Inflation comes down- ISA it better news for savers?
So the price of things has come down. Well, not down exactly but less up than they were before. That’s a good thing, right?
The lastest figures show the consumer prices index (CPI) has come down to a far more agreeable 3.6%, although it is still far higher than the Government’s long term 2%pa target. This means that, overall, prices have come down compared with last month, but are still 3.6% higher than they were a year ago.
One group who will be particularly interested in this development are the smug people who actually have ‘savings’. None of the Bitterwallet staff have ever heard of such a thing, but we understand it means that some people have money left over and they need a receptacle in which to invest this spare cash. Some people stick it in a mattress, although a recent Evening Standard experiment proved that you are actually better off getting your cat to invest the cash rather than leaving it nestled between the springs, but a good many would like it to sit quietly in a bank account, preferably earning some interest while it was doing nothing else.
However, in recent times, the gross rate of interest on savings accounts has struggled to beat inflation, let alone after the effects of 20% or 40% tax have kicked in. This means that, in real terms (ie what you can actually buy with your cash) your money is worth less when you take it out of the bank than when you put it in. This is decidedly Not A Good Thing, and is why the recent index-linked National Savings certificates issue was more popular than our own Andy Dawson at a Little Mix signing.
But now that inflation has come down, it means that there is a glimmer of hope on the horizon for savers. The Daily Telegraph and Moneyfacts have identified 31 savings products whose interest rates will now beat the inflationary return rate for a basic rate taxpayer. Five of these are long term bond accounts and the other 26 are fixed rate (and length) ISA accounts. Which is kind of cheating a bit because they don’t have to worry about the 20% tax.
Still, as things stand, there is no instant access savings account or ISA that gives an inflation beating return. Sorry.
However, given that we are now hurtling towards the end of February (and if anyone wants to send me a birthday card for next week, please do), anyone thinking of investing money in a cash ISA may well be advised to hold fire for a couple of weeks or so. The deadline for this tax year’s investment in a cash ISA (currently up to a maximum of £5,340) is 5 April, and in the last month before the cut off, savvy savers can often find banks and building societies increasing their offerings in order to secure your investment.

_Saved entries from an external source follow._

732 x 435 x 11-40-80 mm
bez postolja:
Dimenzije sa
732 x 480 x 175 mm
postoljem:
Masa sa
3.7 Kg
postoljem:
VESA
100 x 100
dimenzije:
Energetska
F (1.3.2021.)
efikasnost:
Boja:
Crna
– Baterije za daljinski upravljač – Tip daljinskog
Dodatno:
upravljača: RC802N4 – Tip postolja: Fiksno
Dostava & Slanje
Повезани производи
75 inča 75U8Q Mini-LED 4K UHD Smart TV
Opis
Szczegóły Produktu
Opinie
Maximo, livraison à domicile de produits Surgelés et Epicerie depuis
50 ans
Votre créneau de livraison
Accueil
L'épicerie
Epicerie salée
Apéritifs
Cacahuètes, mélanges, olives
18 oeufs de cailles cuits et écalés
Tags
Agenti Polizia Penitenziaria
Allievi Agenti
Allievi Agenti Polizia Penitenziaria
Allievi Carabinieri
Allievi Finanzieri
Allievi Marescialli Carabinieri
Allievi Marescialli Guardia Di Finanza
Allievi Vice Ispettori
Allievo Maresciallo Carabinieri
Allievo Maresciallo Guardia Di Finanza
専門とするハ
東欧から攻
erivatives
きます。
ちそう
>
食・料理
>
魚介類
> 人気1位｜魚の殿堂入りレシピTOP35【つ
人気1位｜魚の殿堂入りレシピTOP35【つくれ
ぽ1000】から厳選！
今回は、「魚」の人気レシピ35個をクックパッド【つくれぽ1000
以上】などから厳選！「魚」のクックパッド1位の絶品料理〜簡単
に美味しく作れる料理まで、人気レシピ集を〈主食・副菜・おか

If you invested in an ISA last year, or in another type of savings account, around this time, it may also be a good idea to check whether any promotional rate is expiring. Cash ISAs are notorious for dropping rates for existing accounts dramatically after the promotional period ends, and the same applies to some savings accounts. The measly fraction of a percentage rate you will get after the deal ends will certainly not beat inflation, and is probably going to give the mattress a run for its money in terms of actual return. Loyalty pays nothing in this game, so check out the competition and move your money. Or don’t come crying to us.